2) Qual è, a Suo avviso, il male principale del Teatro italiano contemporaneo?

Il fatto che esso venga governato dal committente. E che il committente non sia purtroppo ancora il pubblico, che continua ad essere considerato una massa indistinta di coglioni. E fosse solo la politica a governare il teatro… non vi sarebbe nulla di nuovo… è sempre stato così. Ora c'è una progenie di laureati del D.A.M.S. che ormai hanno gironzolato attorno al teatro per quarant’anni (la prima laureata di questa facoltà discusse la sua tesi nel 1974) ed occupano posti di potere. Molti pensano di poter dirigere un teatro, o altri enti preposti al sostegno del teatro, perché conoscono quattro cose precise o sono stati a teatro molte volte. Sarebbe un po' come se i pazienti appassionati di medicina alternativa – omeopatica magari - diventassero improvvisamente medici. Ecco questo sta accadendo nel teatro italiano. E con quale tracotanza! Il vero problema però è che tradizionalmente gli attori sono persone estremamente fragili e non sanno difendersi dal potere, non si sanno organizzare. Io mi ero appassionato a cercare di costruire un sindacato più forte e mi sono iscritto al SAI-CGIL. Ne sono uscito appena ho sentito che studiavano una tipologia unica di contratto, che prevedesse le ferie pagate anche per gli attori. Avrei riso molto se non fossimo stati agli albori di questa riforma epocale che entrata in vigore il 1° gennaio 2015. Una riforma che ha portato molte novità, alcune anche positive; ma ha cancellato con la mannaia il teatro di giro, che è la principale tradizione italiana. Questa riforma è un po' il modello teatrale europeo… ma all'amatriciana. E senza soldi come al solito. E parlo di spiccioli sul bilancio di uno stato.

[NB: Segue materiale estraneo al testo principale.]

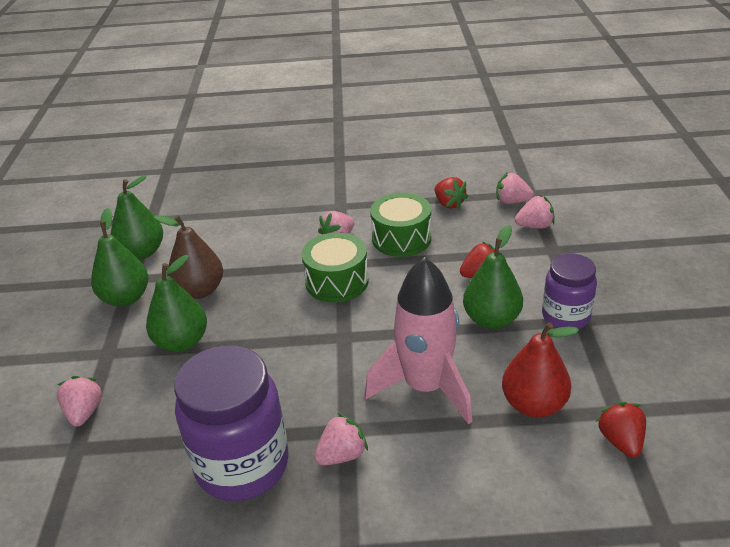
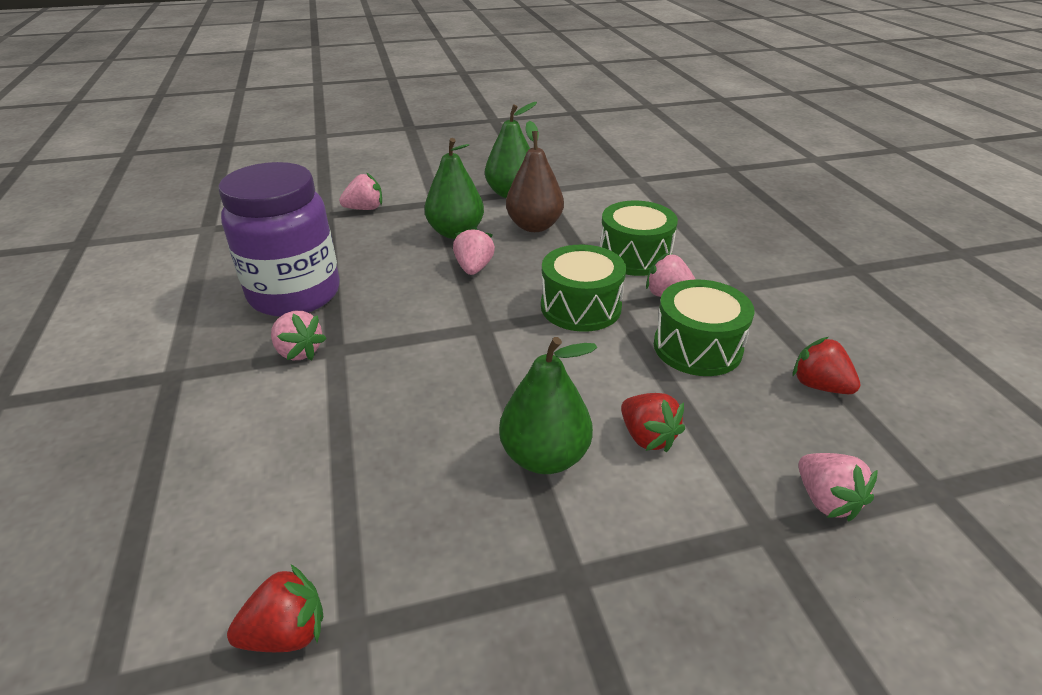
camera: 75 degrees right, 0 degrees up
(142, 252) = (582, 186): green pear -> none
(279, 244) = (634, 256): none -> green drum
(425, 387) = (400, 402): pink rocket -> none
(449, 204) = (819, 385): red strawberry -> red strawberry turned 90 degrees clockwise
(512, 201) = (884, 463): pink strawberry -> pink strawberry (474, 268)
(533, 404) = (368, 515): red pear -> none
(565, 316) = (576, 553): purple jar -> none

3) Cos'è per Lei il Teatro? Ci dia una Sua personalissima definizione

Domanda davvero ostica e difficile. Come racchiudere il senso di un intero universo in una frase? Non sono mica Einstein. Ci provo… un luogo dove gli spettatori giocano a "sospendere l'incredulità e il cinismo materialista" e si divertono a farsi smascherare dalla bravura degli attori, artisti che mentono per gioco e sono quindi assolutamente più sinceri di loro. Il senso c'è… ma la frase fa un po' schifo. Ci sono però tanti aforismi di autentici maestri della parola… si trovano anche in rete ormai, con grande facilità.

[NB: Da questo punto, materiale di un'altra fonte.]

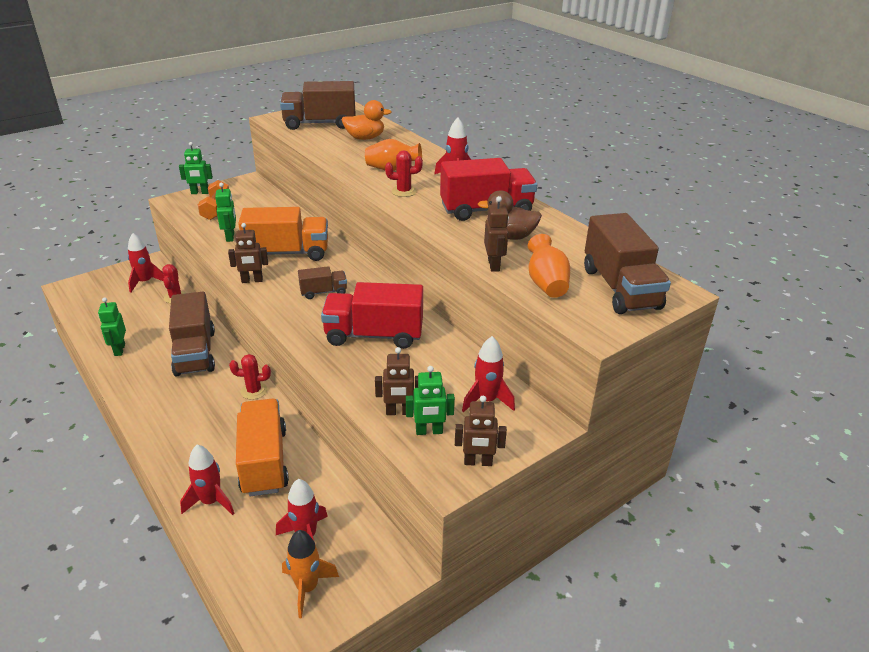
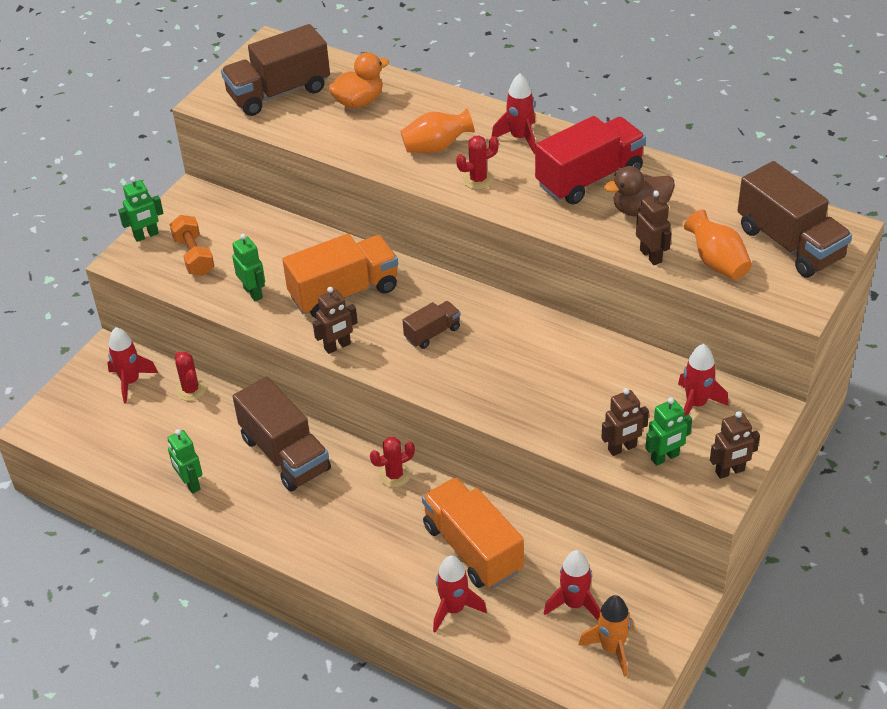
camera: 20 degrees left, 10 degrees up
(374, 335) = (531, 369): red truck -> none

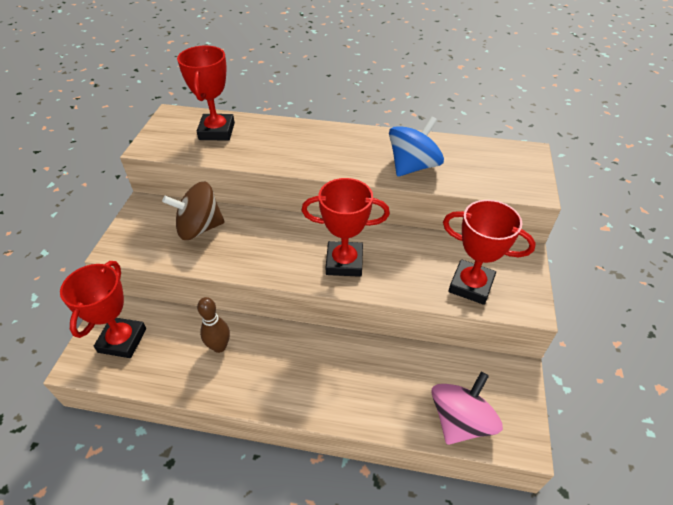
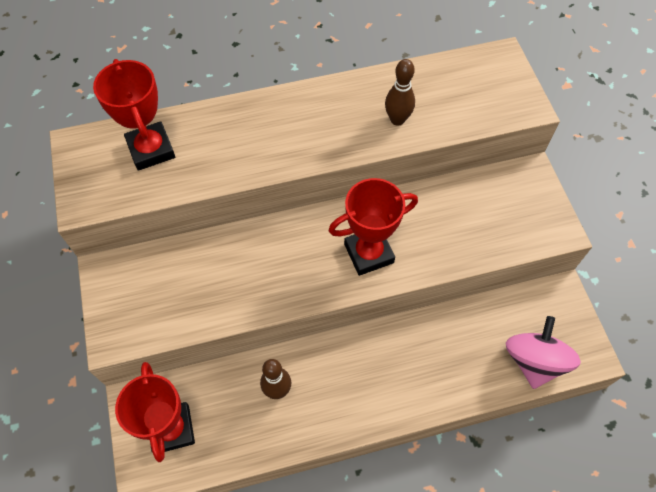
camera: 25 degrees left, 15 degrees up
(199, 228) = (191, 274): brown spinning top -> none
(413, 166) = (397, 119): blue spinning top -> brown bowling pin
(471, 285) = (499, 229): red trophy -> none

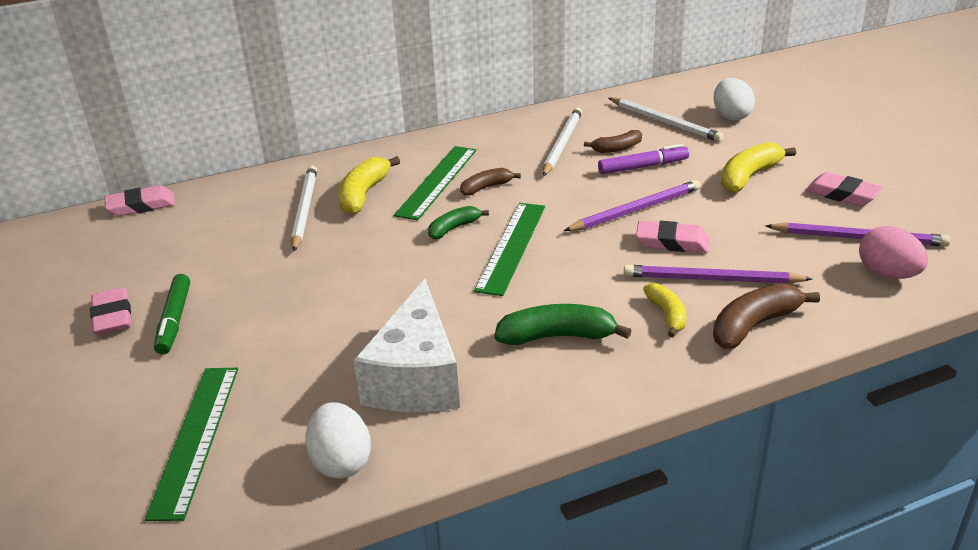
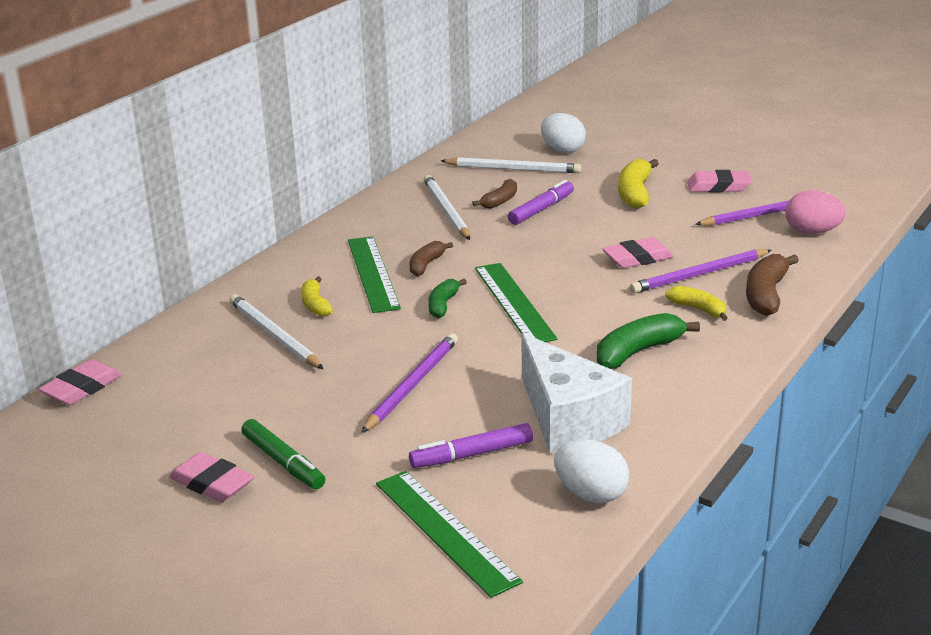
camera: 35 degrees left, 5 degrees down
(302, 376) = (472, 455): none -> purple marker
(364, 194) = (315, 305): yellow banana -> yellow banana, size x0.63
(636, 210) = (579, 243): purple pencil -> purple pencil (412, 385)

4) Qual è stato l'incontro che ha segnato maggiormente la Sua carriera?

Sono stati più gli scontri che gli incontri ad avermi formato. Perché lavoro male sotto padrone. E questo paese è pieno di padroni, dirigenti, direttori, etc… pochissimi poi sanno fare quello che dirigono. Questo perché viviamo in un’area del mondo decadente ed esiste molta infelicità. Fra l'altro è una epidemia contagiosa ed occorre rafforzarsi molto per non soccombere all’infelicità dei vari piccoli caporali che si incontrano in teatro, così come in tutti gli altri settori. Trovo che essi abbiano un rapporto insano con il sesso. Sarebbe meglio che sfogassero a letto le loro pulsioni sado-masochiste e non sugli altri esseri umani. Però in questi 25 anni di studio e lavoro ho raccolto molti insegnamenti; non mi sento in questo momento di citare e ringraziare nessuno; il punto è che il teatro si impara, non si insegna.

5) Quale consiglio darebbe ad un giovane attore o attrice?

Impara, appunto. Non permettere che nessuno pretenda di insegnarti alcunché. Realizzerò presto a Torino una scuola privata di alta formazione per attori che somiglierà ad una palestra di pugili; proprio perché il teatro è solo allenamento.

6) Qual è il Suo sogno teatrale nel cassetto?

Il cassetto è vuoto. I miei sogni li realizzo sempre.